RELIABILITY, FUEL EFFICIENCY AND STRATEGY WILL DECIDE, WRITES COLIN SMITH
If form at the early season World Endurance Championship 6-Hour races means anything at all then a Porsche 919 Hybrid will qualify on pole position for this weekend’s Le Mans 24 Hours, an Audi R18 e-tron quattro has the best chance of victory and reigning endurance world champions Toyota face an uphill struggle.
That’s the form guide at its simplest. Then add the usual Le Mans variables: weather, accidents and safety car interventions, lapped traffic and the reliability factor for a race that will see the leading cars travel in excess of 5000km — the equivalent of about 17 Formula 1 Grands Prix — and predictions can soon be rendered worthless.
One certainty is that this year’s evolution of the LMP1 Hybrid cars will be faster around the 13.6km La Sarthe circuit than last year.
The recent official test day saw limited dry running and the track didn’t develop a clean line. However, the latest LMP1 cars were able to slightly better last year’s pole position time while the LMP2 and GT cars lapped slower than the 2014 test-day pace.
Kiwi Brendon Hartley’s 3m 21.061s lap saw Porsche set the test-day pace and it seems likely pole position will be under 3m 20s — and possibly faster than the record 3m 18.513s pole time Stephane Sarrazin set in a Peugeot 908 diesel in 2008.
Test day also suggested that Porsche may be able to run one lap further than its rivals on a full tank of fuel. Porsche regularly achieved 14-lap stints last year and repeated that on test day.
Audi and Toyota look like running 13-lap stints again. The Le Mans circuit is 13.6km long and the LMP1 fuel tanks are small so stops occur every 40 to 45 minutes.
It’s easy to look at Audi’s 13 Le Mans wins since 2000 and say the German marque has dominated. There’s no doubting the strength of this year’s competition but in Audi’s favour is that it knows how to win Le Mans. Toyota has never won. Porsche holds the record with 16 victories but hasn’t won in this century. Audi has won Le Mans in many different ways, sometimes with the fastest car and at other times through reliability or through strategic brilliance with fuel efficiency and tyre management.
-=-=-
Problems
1) In the Le Mans preview, reproduce word for word the passage starting with "Kiwi Brendon Hartley’s" and going on through "diesel in 2008.".
2) Condense the paragraph of the Le Mans preview that begins "It's easy to look at Audi's 13 Le Mans wins" into a short bulleted list that keeps its main facts.

Items
-=-=-
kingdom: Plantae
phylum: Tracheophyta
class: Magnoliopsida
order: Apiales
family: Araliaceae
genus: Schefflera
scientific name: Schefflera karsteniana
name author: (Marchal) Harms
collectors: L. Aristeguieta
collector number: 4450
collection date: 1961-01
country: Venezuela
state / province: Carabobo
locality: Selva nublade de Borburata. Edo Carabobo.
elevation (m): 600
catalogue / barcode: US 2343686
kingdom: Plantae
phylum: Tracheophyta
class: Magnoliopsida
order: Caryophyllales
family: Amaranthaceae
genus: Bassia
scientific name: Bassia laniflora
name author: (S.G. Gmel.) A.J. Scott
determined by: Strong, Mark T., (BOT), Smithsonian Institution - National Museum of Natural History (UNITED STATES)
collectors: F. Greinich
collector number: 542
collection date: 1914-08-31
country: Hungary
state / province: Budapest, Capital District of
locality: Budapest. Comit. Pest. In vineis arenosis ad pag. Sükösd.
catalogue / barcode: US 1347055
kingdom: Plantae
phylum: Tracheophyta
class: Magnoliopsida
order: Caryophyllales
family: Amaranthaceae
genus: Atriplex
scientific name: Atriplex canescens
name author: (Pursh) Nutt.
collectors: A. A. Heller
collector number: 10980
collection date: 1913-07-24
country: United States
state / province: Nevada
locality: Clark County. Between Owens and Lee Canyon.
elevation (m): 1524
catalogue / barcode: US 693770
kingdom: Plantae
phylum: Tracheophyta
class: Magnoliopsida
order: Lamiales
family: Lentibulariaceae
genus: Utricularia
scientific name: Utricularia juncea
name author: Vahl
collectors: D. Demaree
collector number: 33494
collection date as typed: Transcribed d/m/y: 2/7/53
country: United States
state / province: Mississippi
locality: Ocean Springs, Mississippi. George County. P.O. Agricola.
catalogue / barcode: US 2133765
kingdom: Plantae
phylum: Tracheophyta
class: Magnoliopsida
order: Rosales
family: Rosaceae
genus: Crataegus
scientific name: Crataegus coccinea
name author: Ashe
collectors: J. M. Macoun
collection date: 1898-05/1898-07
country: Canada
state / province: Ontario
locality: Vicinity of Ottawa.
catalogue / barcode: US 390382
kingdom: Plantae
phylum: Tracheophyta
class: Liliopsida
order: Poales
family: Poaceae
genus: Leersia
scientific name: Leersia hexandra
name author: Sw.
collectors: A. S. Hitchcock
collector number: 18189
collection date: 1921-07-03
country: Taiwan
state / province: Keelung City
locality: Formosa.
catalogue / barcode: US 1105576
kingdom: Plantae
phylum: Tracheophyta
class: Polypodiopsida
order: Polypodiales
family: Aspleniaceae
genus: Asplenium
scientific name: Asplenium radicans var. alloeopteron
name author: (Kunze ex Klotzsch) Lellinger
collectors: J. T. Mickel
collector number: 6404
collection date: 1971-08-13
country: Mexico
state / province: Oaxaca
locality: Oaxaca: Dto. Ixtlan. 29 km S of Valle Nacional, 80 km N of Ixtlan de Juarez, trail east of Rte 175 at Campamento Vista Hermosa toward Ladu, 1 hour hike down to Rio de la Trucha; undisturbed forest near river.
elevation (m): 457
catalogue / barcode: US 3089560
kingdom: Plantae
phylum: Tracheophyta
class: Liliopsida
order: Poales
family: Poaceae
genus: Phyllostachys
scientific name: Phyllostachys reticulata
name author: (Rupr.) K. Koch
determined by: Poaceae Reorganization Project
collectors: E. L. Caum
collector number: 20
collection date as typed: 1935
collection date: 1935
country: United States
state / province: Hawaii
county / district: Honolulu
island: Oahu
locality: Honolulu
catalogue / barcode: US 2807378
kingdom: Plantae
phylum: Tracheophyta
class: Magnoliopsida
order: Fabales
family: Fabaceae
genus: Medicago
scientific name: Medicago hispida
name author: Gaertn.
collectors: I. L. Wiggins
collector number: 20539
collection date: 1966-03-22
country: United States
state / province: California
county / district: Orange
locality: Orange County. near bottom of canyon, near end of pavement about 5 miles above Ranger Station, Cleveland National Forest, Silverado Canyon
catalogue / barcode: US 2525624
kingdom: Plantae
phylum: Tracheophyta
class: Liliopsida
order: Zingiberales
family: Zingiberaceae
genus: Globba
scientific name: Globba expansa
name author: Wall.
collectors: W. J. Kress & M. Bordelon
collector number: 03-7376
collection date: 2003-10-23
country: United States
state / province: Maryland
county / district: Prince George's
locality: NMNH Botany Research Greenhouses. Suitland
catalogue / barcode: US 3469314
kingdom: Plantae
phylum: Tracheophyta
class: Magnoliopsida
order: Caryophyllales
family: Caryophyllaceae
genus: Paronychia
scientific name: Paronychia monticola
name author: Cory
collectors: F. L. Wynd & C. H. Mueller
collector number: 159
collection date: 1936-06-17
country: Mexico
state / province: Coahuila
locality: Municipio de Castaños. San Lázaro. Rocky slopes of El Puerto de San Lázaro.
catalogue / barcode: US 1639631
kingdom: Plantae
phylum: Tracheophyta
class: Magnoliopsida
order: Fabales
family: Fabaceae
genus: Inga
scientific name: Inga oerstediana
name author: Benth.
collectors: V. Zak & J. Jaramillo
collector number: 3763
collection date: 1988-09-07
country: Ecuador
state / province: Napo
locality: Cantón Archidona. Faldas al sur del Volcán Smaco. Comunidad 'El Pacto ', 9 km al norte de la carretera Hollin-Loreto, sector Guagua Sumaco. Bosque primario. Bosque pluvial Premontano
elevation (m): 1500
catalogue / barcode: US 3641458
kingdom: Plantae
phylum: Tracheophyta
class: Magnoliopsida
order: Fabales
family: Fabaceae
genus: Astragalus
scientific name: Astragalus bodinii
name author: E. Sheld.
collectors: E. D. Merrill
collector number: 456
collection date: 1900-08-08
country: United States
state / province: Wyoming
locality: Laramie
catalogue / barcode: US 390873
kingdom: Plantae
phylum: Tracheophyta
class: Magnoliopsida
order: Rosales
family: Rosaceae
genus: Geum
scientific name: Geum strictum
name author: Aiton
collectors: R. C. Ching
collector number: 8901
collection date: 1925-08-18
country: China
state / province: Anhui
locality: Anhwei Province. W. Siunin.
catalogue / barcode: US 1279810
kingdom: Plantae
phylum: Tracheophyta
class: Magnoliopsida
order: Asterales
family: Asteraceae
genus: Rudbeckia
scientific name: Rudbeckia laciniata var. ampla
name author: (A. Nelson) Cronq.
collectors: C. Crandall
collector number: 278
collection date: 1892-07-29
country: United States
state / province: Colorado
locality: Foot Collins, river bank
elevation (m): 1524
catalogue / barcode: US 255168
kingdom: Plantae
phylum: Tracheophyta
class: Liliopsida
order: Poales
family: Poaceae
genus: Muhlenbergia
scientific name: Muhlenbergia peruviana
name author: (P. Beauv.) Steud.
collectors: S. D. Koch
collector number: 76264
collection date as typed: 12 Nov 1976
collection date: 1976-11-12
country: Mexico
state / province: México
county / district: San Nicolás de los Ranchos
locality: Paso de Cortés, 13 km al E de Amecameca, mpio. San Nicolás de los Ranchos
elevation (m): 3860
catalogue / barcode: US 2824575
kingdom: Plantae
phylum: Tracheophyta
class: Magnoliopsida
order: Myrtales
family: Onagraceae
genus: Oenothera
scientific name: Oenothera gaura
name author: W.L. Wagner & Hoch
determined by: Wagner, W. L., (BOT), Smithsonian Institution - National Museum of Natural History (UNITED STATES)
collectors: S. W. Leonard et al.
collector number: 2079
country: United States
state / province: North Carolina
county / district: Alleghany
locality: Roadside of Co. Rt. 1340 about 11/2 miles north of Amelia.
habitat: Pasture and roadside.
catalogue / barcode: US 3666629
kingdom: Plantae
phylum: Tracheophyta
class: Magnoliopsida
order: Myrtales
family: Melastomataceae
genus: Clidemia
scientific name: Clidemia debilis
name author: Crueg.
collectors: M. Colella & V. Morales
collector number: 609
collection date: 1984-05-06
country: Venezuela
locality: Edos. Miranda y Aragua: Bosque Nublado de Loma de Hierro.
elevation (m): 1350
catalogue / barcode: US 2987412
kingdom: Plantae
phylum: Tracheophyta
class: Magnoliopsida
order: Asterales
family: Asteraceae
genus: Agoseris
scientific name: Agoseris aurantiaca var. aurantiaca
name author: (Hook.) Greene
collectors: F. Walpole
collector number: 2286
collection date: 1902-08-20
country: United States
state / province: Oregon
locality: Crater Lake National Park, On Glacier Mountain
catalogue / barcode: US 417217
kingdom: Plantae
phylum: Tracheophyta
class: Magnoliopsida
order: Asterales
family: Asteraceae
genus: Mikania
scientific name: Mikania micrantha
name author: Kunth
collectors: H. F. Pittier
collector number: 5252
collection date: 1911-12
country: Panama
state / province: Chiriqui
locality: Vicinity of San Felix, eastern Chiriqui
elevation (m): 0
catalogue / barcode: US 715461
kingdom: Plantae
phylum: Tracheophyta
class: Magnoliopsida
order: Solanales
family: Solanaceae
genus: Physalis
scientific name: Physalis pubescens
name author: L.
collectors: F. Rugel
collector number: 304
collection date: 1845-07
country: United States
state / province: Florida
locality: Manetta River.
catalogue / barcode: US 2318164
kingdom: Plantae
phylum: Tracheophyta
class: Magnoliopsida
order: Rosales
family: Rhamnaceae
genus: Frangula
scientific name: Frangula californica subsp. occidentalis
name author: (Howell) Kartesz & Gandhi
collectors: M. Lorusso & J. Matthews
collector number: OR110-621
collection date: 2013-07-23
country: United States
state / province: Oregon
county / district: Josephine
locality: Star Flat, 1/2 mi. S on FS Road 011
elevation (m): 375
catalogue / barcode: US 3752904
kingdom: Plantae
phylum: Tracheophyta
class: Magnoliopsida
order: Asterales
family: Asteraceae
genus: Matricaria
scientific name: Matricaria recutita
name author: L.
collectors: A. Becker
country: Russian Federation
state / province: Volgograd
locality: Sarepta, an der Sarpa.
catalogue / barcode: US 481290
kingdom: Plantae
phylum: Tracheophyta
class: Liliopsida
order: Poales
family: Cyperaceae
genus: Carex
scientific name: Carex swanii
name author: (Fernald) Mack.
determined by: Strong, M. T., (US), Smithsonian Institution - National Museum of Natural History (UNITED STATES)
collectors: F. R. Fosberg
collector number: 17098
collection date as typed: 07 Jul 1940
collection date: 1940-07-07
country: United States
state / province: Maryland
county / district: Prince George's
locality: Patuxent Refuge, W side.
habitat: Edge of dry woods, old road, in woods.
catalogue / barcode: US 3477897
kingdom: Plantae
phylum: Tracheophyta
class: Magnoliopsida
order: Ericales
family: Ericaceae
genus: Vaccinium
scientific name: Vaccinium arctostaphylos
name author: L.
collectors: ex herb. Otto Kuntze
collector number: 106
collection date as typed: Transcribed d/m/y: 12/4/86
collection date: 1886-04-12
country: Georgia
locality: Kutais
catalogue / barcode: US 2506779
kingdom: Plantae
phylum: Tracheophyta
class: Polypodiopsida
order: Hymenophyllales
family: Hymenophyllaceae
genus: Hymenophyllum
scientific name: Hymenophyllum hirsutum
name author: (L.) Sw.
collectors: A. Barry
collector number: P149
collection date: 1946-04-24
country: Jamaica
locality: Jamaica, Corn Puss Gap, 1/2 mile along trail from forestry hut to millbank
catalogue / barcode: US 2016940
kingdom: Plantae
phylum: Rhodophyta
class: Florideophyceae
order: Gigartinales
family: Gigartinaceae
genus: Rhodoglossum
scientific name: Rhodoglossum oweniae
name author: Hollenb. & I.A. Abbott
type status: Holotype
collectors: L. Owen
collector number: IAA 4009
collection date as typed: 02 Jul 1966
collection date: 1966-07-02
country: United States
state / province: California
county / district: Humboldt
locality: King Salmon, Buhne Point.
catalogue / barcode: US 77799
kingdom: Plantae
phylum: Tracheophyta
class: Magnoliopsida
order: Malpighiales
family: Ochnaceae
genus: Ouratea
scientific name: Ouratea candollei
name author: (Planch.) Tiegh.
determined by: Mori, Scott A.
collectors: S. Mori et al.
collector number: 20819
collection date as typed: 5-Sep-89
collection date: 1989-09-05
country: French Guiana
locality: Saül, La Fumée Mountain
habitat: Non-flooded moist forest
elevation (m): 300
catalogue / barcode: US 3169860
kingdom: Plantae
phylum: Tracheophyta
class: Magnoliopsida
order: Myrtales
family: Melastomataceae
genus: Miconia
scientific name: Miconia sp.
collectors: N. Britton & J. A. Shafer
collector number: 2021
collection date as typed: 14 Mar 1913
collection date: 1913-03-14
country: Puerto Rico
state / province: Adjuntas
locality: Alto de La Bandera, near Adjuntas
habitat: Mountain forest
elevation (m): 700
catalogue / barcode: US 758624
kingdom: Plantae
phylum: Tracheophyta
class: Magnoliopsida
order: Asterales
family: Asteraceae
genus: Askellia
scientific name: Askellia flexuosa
-=-=-
Responses
1)
Kiwi Brendon Hartley’s 3m 21.061s lap saw Porsche set the test-day pace and it seems likely pole position will be under 3m 20s — and possibly faster than the record 3m 18.513s pole time Stephane Sarrazin set in a Peugeot 908 diesel in 2008.

2)
- Audi has won Le Mans 13 times since 2000, which can look like domination.
- This year's competition is strong, but Audi knows how to win the race.
- Toyota has never won Le Mans.
- Porsche holds the record with 16 victories but has not won this century.
- Audi has won in many ways: with the fastest car, through reliability, or through strategy with fuel efficiency and tire management.